**** 正文 ****
这次是用python打的比赛,python不怎么熟悉,大家将就着看下

第一题:

没啥难度,转成十六进制后该干嘛干嘛

class Solution:
    def toHexspeak(self, num: str) -> str:
        s = hex(int(num))[2:].upper()
        def change(c):
            if c == '0':
                return 'O'
            elif c == '1':
                return 'I'
            else:
                return c
        if len(list(filter(lambda c: c not in 'ABCDEF01', s))) != 0:
            return "ERROR"
        return "".join(list(map(lambda c: change(c), s)))
**** 已知数据 ****
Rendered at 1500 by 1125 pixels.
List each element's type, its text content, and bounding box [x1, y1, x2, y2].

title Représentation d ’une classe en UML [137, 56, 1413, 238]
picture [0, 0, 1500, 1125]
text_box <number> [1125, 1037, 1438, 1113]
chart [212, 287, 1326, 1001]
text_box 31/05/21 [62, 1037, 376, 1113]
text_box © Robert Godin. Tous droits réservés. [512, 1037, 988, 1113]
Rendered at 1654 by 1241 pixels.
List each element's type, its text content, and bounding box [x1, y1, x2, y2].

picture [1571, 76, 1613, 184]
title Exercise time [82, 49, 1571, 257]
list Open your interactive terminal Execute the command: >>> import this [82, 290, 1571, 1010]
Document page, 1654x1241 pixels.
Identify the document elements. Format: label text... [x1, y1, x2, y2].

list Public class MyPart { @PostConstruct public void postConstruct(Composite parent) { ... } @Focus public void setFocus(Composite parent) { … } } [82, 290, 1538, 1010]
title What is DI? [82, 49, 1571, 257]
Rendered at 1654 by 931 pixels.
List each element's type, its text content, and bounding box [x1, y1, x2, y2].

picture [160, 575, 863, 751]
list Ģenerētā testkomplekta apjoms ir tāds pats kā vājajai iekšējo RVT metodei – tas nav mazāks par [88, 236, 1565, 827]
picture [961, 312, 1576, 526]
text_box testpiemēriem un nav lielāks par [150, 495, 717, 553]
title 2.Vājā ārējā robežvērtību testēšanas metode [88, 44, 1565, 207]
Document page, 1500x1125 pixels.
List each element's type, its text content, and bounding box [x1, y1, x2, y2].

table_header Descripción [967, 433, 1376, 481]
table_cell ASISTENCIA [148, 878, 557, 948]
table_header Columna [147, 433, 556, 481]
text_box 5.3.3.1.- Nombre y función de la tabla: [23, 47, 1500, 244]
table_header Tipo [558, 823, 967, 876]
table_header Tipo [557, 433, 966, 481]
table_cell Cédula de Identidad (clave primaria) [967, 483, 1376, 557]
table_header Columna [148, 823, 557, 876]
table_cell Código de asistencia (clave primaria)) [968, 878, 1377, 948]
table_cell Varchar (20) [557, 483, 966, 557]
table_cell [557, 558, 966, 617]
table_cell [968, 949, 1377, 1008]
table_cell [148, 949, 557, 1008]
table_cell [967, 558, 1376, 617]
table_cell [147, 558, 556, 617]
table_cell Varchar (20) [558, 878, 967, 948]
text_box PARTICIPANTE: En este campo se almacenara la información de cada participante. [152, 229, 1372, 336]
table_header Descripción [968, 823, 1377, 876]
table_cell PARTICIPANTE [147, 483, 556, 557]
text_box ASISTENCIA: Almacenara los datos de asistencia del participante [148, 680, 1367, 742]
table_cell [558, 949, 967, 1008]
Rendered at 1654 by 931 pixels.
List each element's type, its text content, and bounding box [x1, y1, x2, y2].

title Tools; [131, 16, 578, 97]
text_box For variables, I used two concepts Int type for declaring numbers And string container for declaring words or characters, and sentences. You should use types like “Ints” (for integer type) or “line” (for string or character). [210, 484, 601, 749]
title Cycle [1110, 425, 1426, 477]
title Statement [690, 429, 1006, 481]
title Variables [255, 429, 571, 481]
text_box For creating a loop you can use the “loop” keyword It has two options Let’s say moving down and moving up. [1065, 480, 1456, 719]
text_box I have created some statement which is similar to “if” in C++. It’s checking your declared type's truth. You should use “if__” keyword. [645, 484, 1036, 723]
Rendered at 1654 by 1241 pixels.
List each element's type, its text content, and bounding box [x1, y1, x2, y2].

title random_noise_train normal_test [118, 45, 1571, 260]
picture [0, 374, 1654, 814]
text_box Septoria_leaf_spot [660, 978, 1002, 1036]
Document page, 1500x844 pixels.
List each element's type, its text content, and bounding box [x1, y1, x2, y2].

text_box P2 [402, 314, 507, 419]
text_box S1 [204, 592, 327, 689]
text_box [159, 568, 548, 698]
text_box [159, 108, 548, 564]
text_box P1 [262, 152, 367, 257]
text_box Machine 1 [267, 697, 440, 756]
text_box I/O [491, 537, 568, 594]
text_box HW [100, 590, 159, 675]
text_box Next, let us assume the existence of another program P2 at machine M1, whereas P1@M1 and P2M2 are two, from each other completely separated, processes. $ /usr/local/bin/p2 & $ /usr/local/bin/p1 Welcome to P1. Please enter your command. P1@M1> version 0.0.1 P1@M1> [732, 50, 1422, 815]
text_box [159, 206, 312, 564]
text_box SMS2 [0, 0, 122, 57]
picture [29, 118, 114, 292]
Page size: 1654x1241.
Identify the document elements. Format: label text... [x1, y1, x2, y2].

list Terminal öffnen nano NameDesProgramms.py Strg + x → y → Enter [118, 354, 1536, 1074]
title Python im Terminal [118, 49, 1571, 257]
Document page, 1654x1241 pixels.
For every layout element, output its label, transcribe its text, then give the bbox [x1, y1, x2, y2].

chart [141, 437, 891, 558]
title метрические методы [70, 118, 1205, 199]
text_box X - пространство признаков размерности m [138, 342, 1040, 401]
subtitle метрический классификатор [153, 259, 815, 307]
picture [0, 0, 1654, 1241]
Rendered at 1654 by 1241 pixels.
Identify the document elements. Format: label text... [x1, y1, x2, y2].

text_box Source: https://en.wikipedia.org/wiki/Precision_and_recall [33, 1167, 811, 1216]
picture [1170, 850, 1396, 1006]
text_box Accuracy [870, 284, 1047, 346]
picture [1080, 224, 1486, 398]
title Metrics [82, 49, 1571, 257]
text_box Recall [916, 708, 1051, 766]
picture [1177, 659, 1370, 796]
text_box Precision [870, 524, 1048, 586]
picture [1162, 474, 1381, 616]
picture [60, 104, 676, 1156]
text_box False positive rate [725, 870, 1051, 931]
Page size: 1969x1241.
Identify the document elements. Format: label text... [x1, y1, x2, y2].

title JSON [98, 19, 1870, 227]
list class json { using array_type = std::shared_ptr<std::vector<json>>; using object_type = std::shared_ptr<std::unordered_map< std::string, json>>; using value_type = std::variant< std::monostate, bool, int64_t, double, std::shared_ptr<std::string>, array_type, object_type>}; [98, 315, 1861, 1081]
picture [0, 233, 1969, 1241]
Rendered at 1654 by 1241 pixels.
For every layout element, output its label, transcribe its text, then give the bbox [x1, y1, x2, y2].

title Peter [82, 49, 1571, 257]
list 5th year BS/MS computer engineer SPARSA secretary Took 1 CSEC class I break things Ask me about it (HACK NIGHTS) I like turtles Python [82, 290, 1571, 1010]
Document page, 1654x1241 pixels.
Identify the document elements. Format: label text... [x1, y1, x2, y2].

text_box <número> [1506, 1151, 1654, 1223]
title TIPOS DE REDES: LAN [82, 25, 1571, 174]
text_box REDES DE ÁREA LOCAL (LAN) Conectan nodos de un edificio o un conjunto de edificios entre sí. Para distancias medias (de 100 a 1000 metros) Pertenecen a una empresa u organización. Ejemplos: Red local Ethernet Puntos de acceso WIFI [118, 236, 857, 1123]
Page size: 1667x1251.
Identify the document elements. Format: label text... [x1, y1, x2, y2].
****
> **必做任务**
[1] 请列出正文代码中允许出现在十六进制字符串里的全部字符。
[2] 根据正文,作者为什么让大家将就着看?用一到三句话说明。
[3] 从这篇比赛题解正文的结尾处续写下去。
上面的数据行与正文无关。

> **问题解答**
[1] A、B、C、D、E、F、0、1

[2] 作者这次是用Python参加比赛的,但对Python不怎么熟悉。

[3]
第二题:

主要难度在枚举两个区间的所有相交情况

  • A和B相离
  • A在B里
  • B在A里
  • A盖住了B的左边部分
  • A盖住了B的右边部分
class Solution:
    def removeInterval(self, intervals: List[List[int]], toBeRemoved: List[int]) -> List[List[int]]:
        def cross(a, b):
            if a[0] >= b[1] or a[1] <= b[0]:
                return [a]
            elif a[0] >= b[0] and a[1] <= b[1]:
                return []
            elif a[0] >= b[0] and a[1] > b[1]:
                return [[b[1], a[1]]]
            elif a[0] < b[0] and a[1] <= b[1]:
                return [[a[0], b[0]]]
            else:
                return [[a[0], b[0]], [b[1], a[1]]]
            
        ret = []
        for x in intervals:
            ret += cross(x, toBeRemoved)
        return ret

第三题:

两遍dfs,
第一遍dfs,统计出每个结点为根的子树和
第二遍dfs,统计删除子树和为0的结点,子树和为0的结点就不进行dfs了

注意,需要提前建立邻接表,否则会超时

class Solution:
    def deleteTreeNodes(self, nodes: int, parent: List[int], value: List[int]) -> int:
        children = list(map(lambda c: [], range(0, nodes)))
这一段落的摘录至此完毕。